*WHAT THIS TASK INVOLVES*
Please filter the data below down to the lines holding the string "socios".

*AVAILABLE DATA*
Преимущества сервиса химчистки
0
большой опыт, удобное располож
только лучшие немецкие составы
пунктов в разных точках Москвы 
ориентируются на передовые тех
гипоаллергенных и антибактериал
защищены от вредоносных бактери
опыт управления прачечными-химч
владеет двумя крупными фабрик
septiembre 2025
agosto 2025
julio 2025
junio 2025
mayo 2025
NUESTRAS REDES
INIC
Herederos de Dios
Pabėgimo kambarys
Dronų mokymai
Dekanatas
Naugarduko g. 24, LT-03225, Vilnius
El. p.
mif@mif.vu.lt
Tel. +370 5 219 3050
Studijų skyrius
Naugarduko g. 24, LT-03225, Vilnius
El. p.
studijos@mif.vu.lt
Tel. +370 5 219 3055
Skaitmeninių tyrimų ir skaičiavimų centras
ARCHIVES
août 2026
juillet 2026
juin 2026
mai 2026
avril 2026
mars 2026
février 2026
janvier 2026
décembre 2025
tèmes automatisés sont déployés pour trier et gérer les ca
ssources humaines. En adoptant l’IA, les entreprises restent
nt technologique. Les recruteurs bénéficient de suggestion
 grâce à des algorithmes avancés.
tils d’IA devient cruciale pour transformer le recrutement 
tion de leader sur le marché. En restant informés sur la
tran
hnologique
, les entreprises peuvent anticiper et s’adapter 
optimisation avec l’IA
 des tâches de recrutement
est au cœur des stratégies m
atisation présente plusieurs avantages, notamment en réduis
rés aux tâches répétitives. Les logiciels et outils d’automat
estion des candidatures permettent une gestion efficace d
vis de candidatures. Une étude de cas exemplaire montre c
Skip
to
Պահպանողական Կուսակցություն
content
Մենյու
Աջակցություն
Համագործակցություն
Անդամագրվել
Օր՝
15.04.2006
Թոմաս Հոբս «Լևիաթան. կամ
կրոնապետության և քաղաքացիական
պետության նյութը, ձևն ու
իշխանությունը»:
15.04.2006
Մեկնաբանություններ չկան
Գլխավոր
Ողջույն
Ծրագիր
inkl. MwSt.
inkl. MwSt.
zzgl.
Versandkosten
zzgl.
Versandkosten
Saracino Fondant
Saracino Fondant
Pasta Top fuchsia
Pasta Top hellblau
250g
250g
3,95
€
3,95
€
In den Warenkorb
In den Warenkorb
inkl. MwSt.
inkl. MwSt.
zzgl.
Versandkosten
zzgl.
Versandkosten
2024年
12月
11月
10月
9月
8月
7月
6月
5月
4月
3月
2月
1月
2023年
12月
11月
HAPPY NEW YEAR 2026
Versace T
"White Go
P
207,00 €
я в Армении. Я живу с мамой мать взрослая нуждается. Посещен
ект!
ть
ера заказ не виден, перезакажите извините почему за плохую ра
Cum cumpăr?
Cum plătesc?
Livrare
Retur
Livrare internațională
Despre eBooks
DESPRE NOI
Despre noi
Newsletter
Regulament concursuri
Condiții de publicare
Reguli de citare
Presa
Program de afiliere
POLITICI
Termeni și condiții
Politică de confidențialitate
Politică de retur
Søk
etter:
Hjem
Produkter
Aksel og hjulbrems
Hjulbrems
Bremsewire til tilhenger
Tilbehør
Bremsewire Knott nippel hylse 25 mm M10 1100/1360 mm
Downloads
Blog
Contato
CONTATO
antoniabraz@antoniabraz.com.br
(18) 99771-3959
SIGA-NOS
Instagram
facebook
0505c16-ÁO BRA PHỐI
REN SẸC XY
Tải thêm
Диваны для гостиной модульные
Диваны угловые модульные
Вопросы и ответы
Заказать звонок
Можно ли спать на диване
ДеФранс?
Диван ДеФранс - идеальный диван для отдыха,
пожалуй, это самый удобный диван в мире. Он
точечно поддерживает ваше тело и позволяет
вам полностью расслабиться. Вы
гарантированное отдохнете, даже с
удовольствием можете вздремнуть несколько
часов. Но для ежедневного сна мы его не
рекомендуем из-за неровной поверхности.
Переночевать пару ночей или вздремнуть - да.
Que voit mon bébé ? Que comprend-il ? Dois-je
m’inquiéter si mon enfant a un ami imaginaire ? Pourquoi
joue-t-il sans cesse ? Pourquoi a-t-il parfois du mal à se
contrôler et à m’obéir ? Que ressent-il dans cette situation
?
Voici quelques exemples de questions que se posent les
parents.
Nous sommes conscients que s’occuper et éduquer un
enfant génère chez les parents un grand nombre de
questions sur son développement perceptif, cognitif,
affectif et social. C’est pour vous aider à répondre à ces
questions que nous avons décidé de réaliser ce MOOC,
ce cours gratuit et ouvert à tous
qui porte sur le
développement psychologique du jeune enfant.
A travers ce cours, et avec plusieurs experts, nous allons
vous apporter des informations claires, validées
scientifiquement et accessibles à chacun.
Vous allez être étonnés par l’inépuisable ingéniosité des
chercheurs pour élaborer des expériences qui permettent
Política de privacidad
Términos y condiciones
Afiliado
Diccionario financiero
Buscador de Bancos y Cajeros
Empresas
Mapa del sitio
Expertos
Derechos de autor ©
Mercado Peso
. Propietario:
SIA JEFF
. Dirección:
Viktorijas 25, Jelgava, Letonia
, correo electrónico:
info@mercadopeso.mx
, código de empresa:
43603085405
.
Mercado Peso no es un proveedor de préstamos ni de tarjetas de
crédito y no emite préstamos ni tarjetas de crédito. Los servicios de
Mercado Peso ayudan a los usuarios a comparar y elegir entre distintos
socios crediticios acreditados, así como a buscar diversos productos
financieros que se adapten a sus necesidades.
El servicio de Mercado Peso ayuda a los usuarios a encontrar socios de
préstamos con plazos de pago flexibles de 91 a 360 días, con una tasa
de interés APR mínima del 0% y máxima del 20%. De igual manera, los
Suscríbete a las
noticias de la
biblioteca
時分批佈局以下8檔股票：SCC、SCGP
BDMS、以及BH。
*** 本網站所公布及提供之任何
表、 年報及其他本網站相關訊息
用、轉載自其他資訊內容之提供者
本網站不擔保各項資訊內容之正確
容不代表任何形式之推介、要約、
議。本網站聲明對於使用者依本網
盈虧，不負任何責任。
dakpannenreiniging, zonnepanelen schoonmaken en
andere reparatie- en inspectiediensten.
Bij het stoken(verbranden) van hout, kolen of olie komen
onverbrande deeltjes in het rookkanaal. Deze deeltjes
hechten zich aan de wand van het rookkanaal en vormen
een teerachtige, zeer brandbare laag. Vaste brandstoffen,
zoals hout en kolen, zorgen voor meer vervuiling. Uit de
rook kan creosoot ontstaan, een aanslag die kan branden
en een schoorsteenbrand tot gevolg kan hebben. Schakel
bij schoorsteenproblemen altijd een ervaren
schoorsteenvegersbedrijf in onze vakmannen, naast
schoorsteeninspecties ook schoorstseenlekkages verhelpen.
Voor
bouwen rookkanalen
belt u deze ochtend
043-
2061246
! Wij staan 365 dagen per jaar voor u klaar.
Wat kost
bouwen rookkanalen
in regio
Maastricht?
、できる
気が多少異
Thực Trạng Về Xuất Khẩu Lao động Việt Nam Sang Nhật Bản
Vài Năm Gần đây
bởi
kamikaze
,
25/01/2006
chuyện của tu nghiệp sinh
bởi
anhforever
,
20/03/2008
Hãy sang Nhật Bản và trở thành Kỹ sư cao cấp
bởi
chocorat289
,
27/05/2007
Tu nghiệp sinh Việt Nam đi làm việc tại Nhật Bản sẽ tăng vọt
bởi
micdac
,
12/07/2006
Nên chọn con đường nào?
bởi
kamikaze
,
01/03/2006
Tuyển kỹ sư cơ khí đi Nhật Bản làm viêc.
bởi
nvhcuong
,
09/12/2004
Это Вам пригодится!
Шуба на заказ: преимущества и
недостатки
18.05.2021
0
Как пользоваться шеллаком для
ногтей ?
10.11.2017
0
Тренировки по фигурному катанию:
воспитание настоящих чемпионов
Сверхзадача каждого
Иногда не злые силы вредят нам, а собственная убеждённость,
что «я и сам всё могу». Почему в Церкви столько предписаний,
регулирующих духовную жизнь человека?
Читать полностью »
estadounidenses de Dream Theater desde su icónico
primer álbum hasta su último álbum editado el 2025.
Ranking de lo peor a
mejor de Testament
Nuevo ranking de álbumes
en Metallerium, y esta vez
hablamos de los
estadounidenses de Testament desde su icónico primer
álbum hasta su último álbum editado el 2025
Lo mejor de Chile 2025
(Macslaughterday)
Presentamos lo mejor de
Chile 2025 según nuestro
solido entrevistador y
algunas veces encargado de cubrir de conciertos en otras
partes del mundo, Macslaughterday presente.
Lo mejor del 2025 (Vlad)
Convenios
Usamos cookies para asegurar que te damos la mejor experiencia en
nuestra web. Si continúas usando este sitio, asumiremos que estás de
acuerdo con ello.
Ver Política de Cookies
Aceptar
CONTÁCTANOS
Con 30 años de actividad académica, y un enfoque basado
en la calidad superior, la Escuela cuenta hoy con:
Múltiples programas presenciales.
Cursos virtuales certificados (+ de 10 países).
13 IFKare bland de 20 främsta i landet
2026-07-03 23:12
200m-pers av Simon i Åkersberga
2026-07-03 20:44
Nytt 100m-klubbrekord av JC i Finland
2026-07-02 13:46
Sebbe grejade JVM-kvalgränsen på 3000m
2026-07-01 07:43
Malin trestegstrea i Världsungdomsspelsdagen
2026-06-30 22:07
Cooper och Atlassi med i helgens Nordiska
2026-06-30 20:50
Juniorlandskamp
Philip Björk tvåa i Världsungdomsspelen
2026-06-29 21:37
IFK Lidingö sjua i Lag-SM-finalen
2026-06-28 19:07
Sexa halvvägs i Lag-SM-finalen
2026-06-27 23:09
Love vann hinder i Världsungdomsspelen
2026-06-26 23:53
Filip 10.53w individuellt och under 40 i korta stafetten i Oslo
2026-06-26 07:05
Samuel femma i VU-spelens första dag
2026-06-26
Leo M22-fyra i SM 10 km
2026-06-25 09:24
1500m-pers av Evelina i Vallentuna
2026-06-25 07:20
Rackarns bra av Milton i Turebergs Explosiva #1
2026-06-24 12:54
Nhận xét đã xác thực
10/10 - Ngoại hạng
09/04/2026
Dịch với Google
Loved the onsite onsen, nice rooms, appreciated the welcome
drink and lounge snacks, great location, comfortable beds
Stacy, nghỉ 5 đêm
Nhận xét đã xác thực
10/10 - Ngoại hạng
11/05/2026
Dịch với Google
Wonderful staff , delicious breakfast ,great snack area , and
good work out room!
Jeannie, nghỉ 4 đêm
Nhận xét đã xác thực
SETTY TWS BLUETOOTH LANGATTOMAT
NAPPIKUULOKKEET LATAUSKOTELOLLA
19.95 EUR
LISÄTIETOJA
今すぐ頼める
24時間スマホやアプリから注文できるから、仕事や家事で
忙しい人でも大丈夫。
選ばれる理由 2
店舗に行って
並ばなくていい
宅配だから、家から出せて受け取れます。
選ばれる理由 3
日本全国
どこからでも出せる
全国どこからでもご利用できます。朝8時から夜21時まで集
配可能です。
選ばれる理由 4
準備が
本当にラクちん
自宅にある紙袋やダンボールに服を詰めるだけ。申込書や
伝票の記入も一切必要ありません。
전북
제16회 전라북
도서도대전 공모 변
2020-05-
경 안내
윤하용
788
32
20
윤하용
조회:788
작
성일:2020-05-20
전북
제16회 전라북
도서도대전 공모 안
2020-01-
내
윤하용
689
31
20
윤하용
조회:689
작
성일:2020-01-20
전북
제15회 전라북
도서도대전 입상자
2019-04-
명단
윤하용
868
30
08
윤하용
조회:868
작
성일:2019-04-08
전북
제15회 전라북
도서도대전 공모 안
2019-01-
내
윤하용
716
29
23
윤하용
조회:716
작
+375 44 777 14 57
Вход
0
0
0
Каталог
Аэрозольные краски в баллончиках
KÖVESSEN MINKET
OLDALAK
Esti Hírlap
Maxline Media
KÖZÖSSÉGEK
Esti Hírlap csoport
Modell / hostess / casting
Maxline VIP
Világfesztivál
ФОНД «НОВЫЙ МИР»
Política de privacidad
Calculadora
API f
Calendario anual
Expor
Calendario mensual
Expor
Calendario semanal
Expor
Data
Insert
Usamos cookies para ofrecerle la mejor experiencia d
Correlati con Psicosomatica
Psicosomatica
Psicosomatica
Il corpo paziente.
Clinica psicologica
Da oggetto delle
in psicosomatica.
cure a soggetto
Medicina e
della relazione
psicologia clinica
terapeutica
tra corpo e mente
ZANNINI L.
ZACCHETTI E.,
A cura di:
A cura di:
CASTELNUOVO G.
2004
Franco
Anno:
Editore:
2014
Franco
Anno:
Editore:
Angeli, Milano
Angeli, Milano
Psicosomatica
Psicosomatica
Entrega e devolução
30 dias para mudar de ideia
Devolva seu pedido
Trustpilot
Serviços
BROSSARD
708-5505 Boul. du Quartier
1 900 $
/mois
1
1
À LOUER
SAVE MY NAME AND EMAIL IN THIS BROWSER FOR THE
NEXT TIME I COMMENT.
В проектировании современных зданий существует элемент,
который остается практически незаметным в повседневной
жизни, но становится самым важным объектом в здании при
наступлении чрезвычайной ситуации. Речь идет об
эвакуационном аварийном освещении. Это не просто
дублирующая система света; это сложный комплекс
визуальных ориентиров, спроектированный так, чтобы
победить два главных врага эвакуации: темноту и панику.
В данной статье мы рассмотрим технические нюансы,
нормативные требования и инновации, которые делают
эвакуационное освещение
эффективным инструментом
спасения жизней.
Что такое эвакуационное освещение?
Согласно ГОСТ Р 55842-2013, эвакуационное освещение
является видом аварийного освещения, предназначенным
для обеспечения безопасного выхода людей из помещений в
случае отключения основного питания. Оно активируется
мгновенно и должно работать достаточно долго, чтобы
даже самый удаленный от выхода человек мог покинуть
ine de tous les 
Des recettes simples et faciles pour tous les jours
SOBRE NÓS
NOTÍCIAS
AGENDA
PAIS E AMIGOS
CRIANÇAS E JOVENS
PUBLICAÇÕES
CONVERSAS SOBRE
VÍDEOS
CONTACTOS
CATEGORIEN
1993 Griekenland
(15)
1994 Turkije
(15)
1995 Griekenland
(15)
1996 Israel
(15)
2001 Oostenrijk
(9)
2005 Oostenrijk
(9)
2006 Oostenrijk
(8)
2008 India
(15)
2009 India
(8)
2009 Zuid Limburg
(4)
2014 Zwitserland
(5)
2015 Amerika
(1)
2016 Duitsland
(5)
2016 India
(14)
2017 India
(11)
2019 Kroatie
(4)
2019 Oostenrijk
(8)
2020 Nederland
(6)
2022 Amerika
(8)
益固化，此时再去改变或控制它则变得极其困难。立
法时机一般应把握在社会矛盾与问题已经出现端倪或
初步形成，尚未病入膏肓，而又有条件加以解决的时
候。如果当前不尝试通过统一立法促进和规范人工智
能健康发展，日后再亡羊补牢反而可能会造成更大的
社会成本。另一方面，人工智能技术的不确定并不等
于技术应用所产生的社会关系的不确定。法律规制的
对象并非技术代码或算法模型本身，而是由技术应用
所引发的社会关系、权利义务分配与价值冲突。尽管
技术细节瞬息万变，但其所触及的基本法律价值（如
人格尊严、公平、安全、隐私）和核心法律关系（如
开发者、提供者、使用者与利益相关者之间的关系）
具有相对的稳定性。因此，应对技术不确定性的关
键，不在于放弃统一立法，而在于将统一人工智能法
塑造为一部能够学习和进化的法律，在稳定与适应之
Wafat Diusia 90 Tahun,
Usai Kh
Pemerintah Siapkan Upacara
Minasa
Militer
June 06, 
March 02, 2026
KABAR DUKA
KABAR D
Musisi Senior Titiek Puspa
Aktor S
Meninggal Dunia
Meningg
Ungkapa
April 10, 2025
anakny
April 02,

*SOLUTION*
socios crediticios acreditados, así como a buscar diversos productos
El servicio de Mercado Peso ayuda a los usuarios a encontrar socios de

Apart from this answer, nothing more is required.